For long-horizon retirement investors, Alphatec Holdings, Inc.
(ATEC) is the stronger choice — it scores higher on the combination of lower volatility, dividend reliability, and long-term compounding (low volatility (β 1. 13), +225. 4% 10Y return). Both have compounded well over 10 years (ATEC: +225. 4%, TNON: -100. 0%), confirming both are viable long-term holds — but the lower-volatility option typically results in less emotional selling during corrections. Retirement portfolios generally favour predictability over maximum returns.
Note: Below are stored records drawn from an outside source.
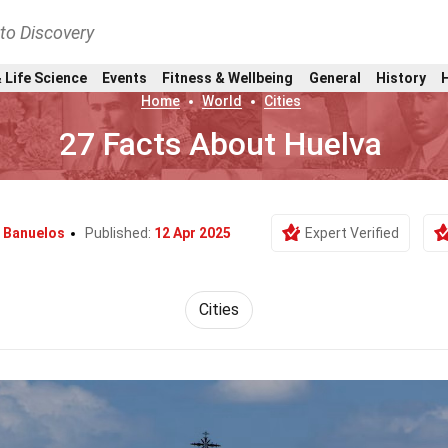
nto Discovery
 Life Science
Events
Fitness & Wellbeing
General
History
Home
World
Cities
27 Facts About Huelva
a Banuelos
Published:
12 Apr 2025
Expert Verified
Cities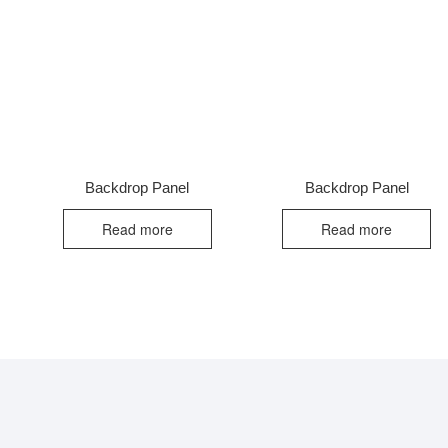
Backdrop Panel
Backdrop Panel
Read more
Read more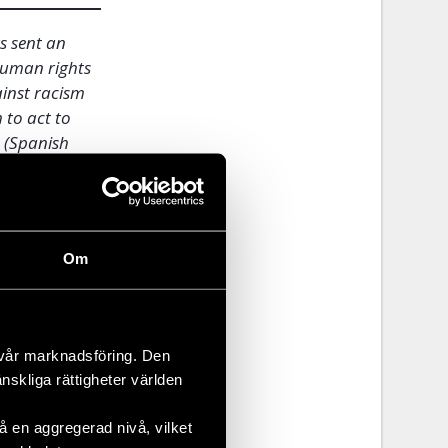
s sent an
human rights
ainst racism
 to act to
e
(Spanish
wed to see
Om
n
ger strike
 vår marknadsföring. Den
aken to a
änskliga rättigheter världen
ends and
s, but does
 en aggregerad nivå, vilket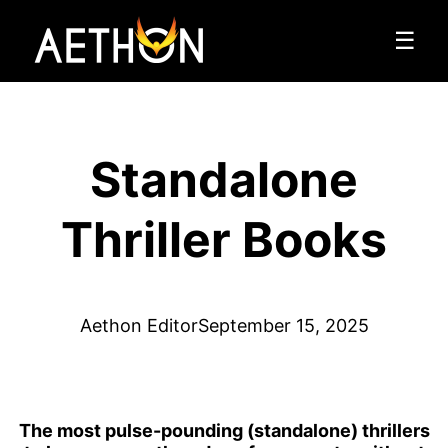
☰
Standalone
Thriller Books
Aethon Editor
September 15, 2025
The most pulse-pounding (standalone) thrillers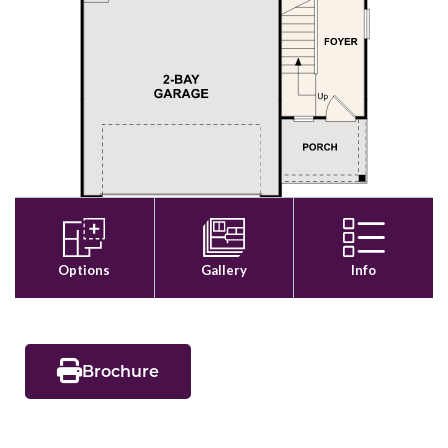
Brochure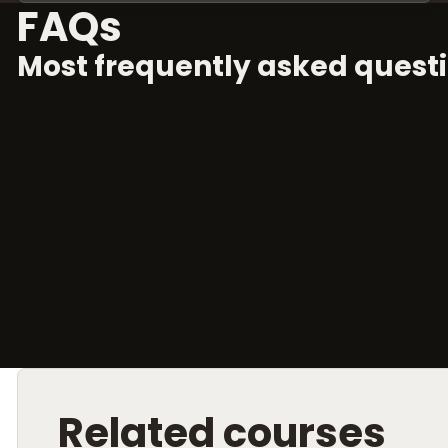
FAQs
Most frequently asked questi
Related courses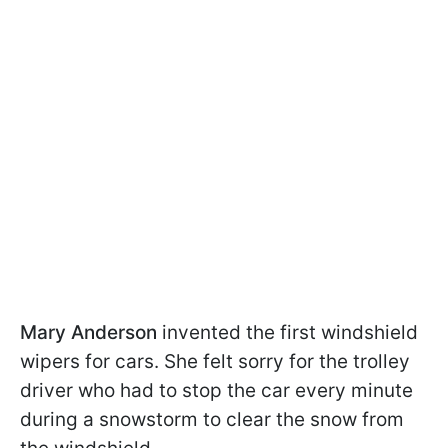
Mary Anderson
invented the first windshield
wipers for cars. She felt sorry for the trolley
driver who had to stop the car every minute
during a snowstorm to clear the snow from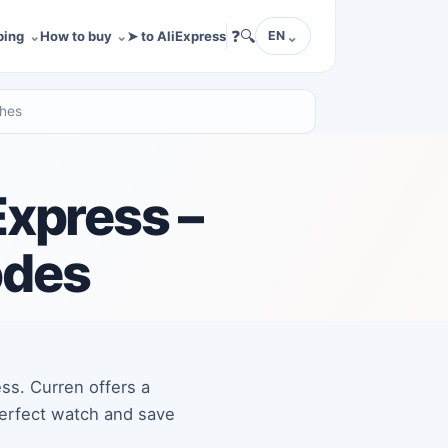
❓
🔍
ping
How to buy
➤ to AliExpress
EN
ches
Express –
odes
ess. Curren offers a
 perfect watch and save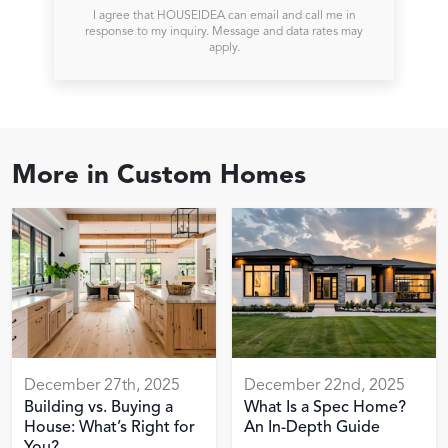
I agree that HOUSEIDEA can email and call me in
response to my inquiry. Message and data rates may
apply.
More in
Custom Homes
December 27th, 2025
December 22nd, 2025
Building vs. Buying a
What Is a Spec Home?
House: What’s Right for
An In-Depth Guide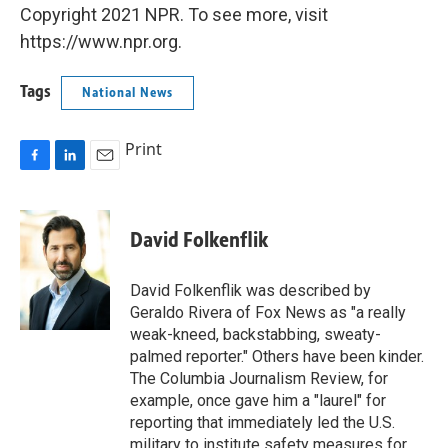
Copyright 2021 NPR. To see more, visit
https://www.npr.org.
Tags
National News
Print
F
L
E
a
i
m
c
n
a
e
k
i
David Folkenflik
b
e
l
o
d
o
I
David Folkenflik was described by
k
n
Geraldo Rivera of Fox News as "a really
weak-kneed, backstabbing, sweaty-
palmed reporter." Others have been kinder.
The Columbia Journalism Review, for
example, once gave him a "laurel" for
reporting that immediately led the U.S.
military to institute safety measures for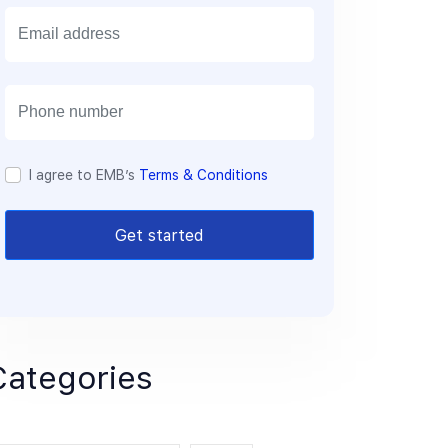
E
m
a
i
l
I agree to EMB’s
Terms & Conditions
Get started
Categories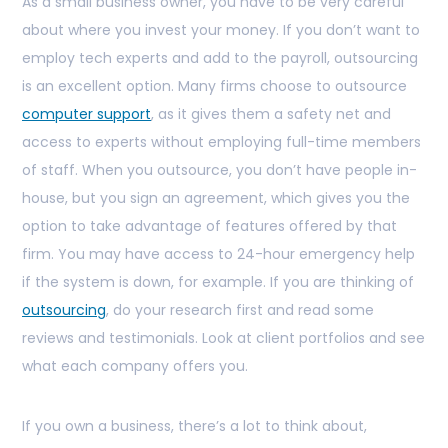
As a small business owner, you have to be very careful
about where you invest your money. If you don’t want to
employ tech experts and add to the payroll, outsourcing
is an excellent option. Many firms choose to outsource
computer support
, as it gives them a safety net and
access to experts without employing full-time members
of staff. When you outsource, you don’t have people in-
house, but you sign an agreement, which gives you the
option to take advantage of features offered by that
firm. You may have access to 24-hour emergency help
if the system is down, for example. If you are thinking of
outsourcing
, do your research first and read some
reviews and testimonials. Look at client portfolios and see
what each company offers you.
If you own a business, there’s a lot to think about,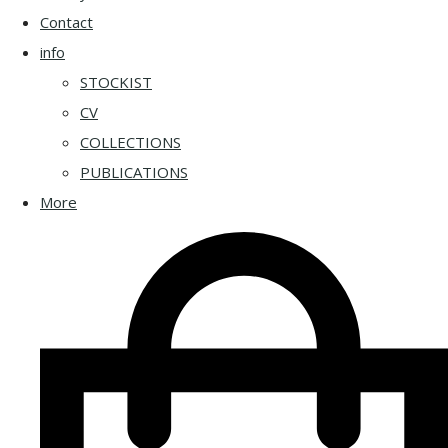
Contact
info
STOCKIST
CV
COLLECTIONS
PUBLICATIONS
More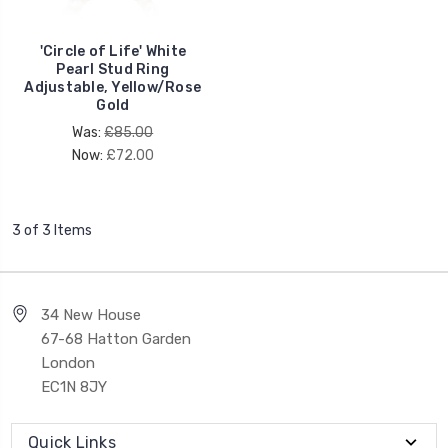
'Circle of Life' White
Pearl Stud Ring
Adjustable, Yellow/Rose
Gold
Was:
£85.00
Now:
£72.00
3 of 3 Items
34 New House
67-68 Hatton Garden
London
EC1N 8JY
Quick Links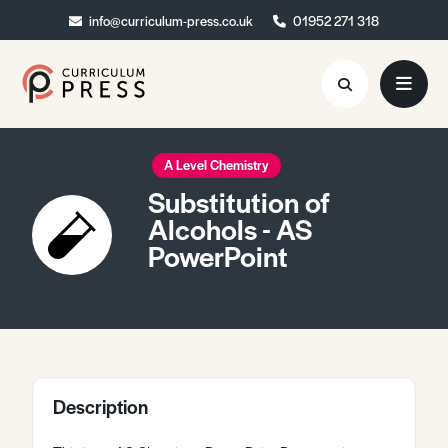
info@curriculum-press.co.uk
info@curriculum-press.co.uk
01952 271 318
01952 271 318
Resources
A Level Chemistry
Substitution of
About
Alcohols - AS
PowerPoint
Collaboration
Blog
Contact
Quick Order
Description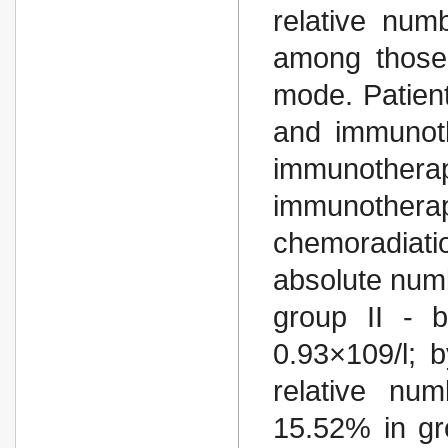
relative num
among those 
mode. Patient
and immunoth
immunotherap
immunotherapy
chemoradiatio
absolute numb
group II - b
0.93×109/l; 
relative nu
15.52% in gr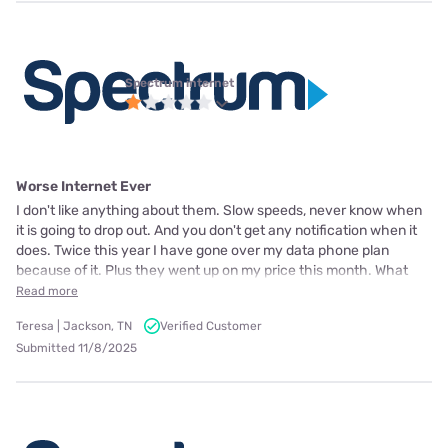
Spectrum internet
Worse Internet Ever
I don't like anything about them. Slow speeds, never know when
it is going to drop out. And you don't get any notification when it
does. Twice this year I have gone over my data phone plan
because of it. Plus they went up on my price this month. What
Read more
Teresa | Jackson, TN
Verified Customer
Submitted 11/8/2025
Consult a financial advisor before making allocation decisions.
08What are the main differences between TNON and ATEC?
Both stocks operate in the Healthcare sector, making this a peer-level intra-sector comparison — the same macro tailwinds and headwinds will affect both.
In terms of investment character: TNON is a small-cap quality compounder stock; ATEC is a small-cap high-growth stock. These fundamental differences mean investors should not choose between them on a single metric — the "better stock" depends entirely on which of these characteristics aligns with your investment strategy.